Their lawyer, Jean-Paul Rudd of Adams and Adams, said in court papers issued this week that they would ask the court to review and set aside the directive, which was issued in March.

Letsoalo said on Tuesday during a press briefing that the RAF had over the years experienced serious challenges, both financially and administratively.

These problems were compounded by an extraordinarily high motor vehicle accident rate.

He explained that in order for the RAF to streamline settlements with claimants, it needed all the relevant information at the time of lodging a claim.

He said the main root cause of delayed claims and the backlog was the fact that claims were lodged with insufficient information.

According to Letsoalo, all the information pertaining to an accident such as medical and an accident report must be submitted when a claim is lodged to enable the RAF to investigate and settle claims within 120 days.

Letsoalo made it clear that if these documents were not ready, a claim could not be lodged. He called on legal practitioners this week to adhere to the directive in this regard.

Rudd is asking, on behalf of his clients, that the RAF be restrained from refusing to accept new claims without all the necessary documentation.

He said in an affidavit that to avoid his client’s claims, as well as others across the country from prescribing, it was vital to compel the RAF to accept claims which did not adhere to the directive.

He said the RAF Act had set out that a claimant only needed to fill in the prescribed form, coupled with a few necessary documents, in order to lodge a claim.

The directive, which makes additional demands on people who lodge a claim, cannot override the law, Rudd said. The RAF did not refuse to accept claims in terms of the law, but instead because it did not comply with the directives.

Rudd said there were a host of logistical restrictions in obtaining all the documents necessary to lodge a claim, made more difficult as a result of the Covid-19 pandemic.

He said obtaining the necessary documentation from the police regarding the accident and the hospital regarding the person’s injuries to submit, as required by the law, was already a challenge. The demands the directive now placed on lodging a claim made it near impossible.

“Our clients are reliant on state institutions to supply information and supporting documents. Their resources are already stretched to breaking point.”

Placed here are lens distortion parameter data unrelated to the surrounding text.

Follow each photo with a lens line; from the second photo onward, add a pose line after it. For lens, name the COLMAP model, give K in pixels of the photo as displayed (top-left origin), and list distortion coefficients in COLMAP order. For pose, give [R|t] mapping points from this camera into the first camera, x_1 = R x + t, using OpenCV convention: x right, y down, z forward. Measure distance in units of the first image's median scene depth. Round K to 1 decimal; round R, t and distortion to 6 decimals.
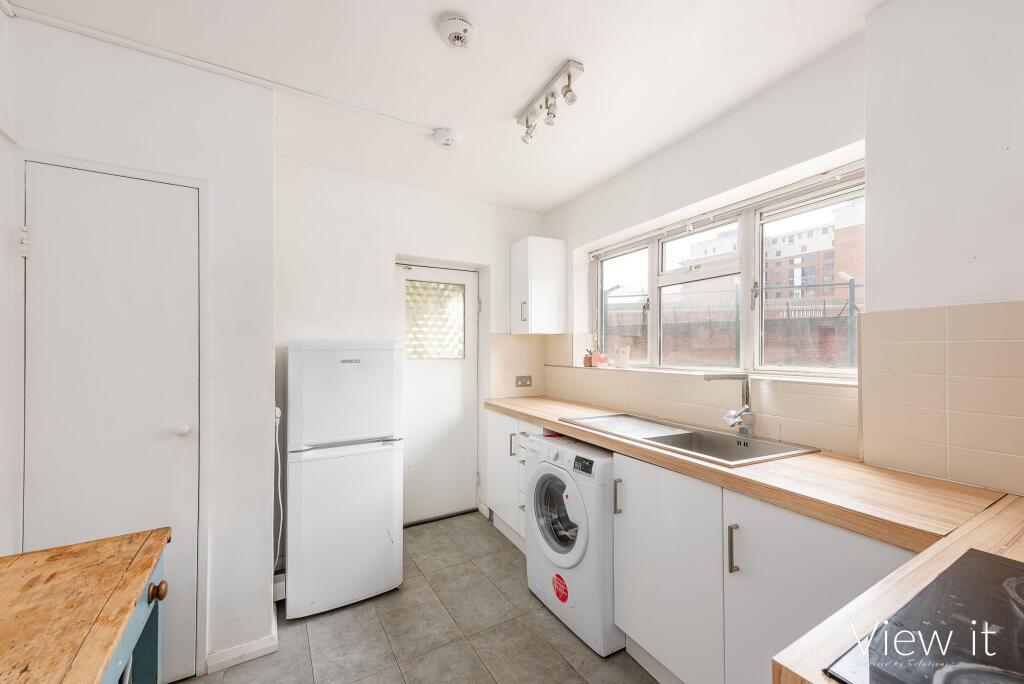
lens RADIAL K [[412.7, 0, 514.5], [0, 412.7, 346.4], [0, 0, 1]] dist [0.012451, -0.000153]
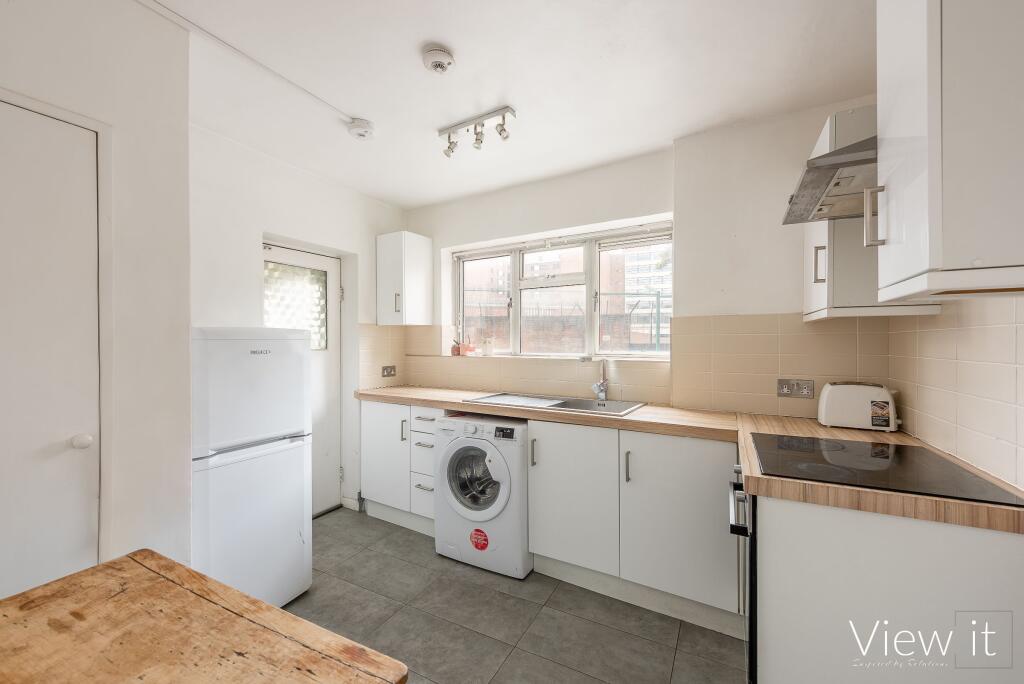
lens RADIAL K [[420.4, 0, 512.0], [0, 420.4, 342.0], [0, 0, 1]] dist [-0.000533, -0.000345]
pose [[0.850420, -0.001010, 0.526103, -0.398428], [-0.003394, 0.999967, 0.007407, 0.005099], [-0.526093, -0.008085, 0.850388, -0.064113]]
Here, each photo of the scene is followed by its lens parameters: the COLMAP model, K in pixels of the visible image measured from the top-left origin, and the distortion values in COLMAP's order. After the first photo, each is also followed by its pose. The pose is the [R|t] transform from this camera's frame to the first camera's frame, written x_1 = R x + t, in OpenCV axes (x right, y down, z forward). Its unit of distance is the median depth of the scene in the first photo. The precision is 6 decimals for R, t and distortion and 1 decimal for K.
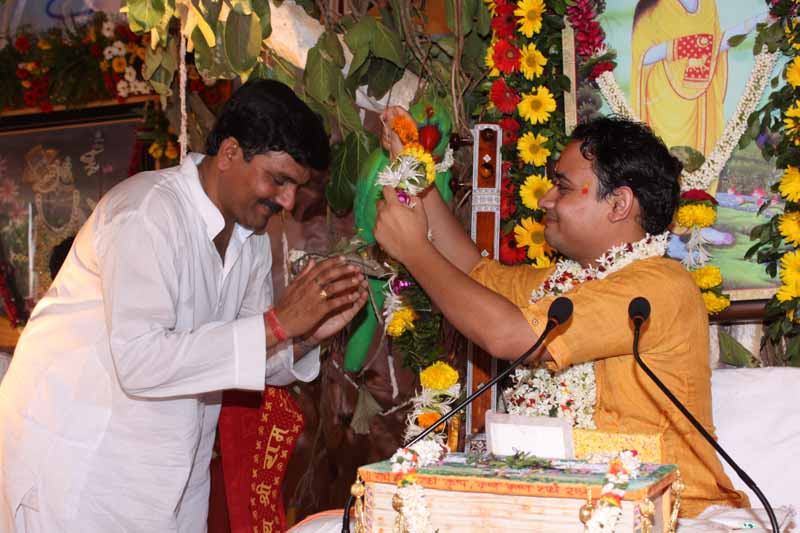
lens RADIAL K [[1198.0, 0, 402.7], [0, 1198.0, 265.1], [0, 0, 1]] dist [-0.009189, -0.020656]
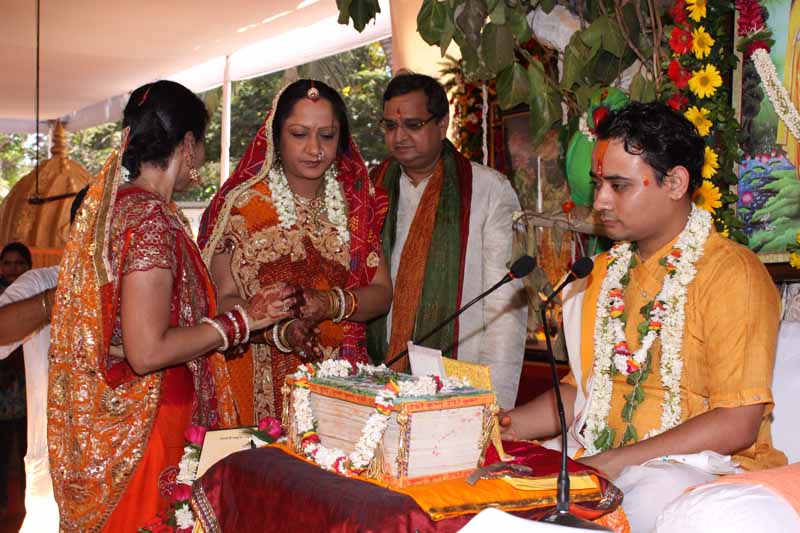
lens RADIAL K [[1027.3, 0, 401.7], [0, 1027.3, 269.2], [0, 0, 1]] dist [-0.050733, -0.001417]
pose [[0.857612, 0.019091, -0.513942, 0.383248], [0.008393, 0.998658, 0.051101, -0.010009], [0.514228, -0.048138, 0.856301, 0.014503]]
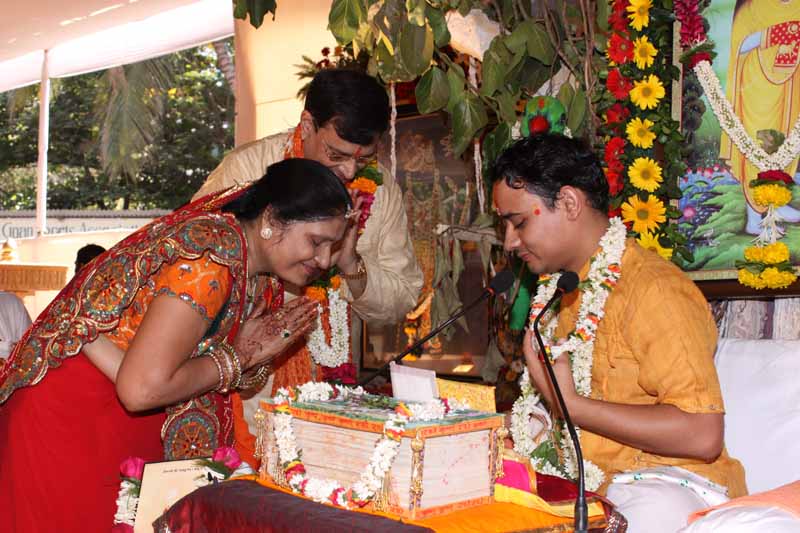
lens RADIAL K [[1095.3, 0, 399.9], [0, 1095.3, 268.2], [0, 0, 1]] dist [-0.055958, 0.064745]
pose [[0.927369, 0.016735, -0.373774, 0.294463], [-0.004137, 0.999397, 0.034482, -0.007912], [0.374126, -0.030431, 0.926879, -0.020805]]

Rudd said he tried to submit a claim on behalf of one of his clients earlier this month. He had attached a host of documents with the claim, but as each and all the blocks could not be ticked, as required by the directive, the RAF refused to accept the claims. His other clients were facing the same fate.

He said that while law firms tried their best to obtain the necessary documentation and had the resources to do this, it was especially the claimants who tried to submit claims by themselves who would suffer injustice.

Rudd said his clients had no alternative to approach the court urgently, as it was not only in their interests that the court pronounced soon on this, but in the interest of the entire country’s population who wanted to lodge claims.

The RAF must still answer to the application, but Letsoalo stressed this week that they took this step as they had a host of “skeleton” claims which could not be disposed of due to lack of vital information.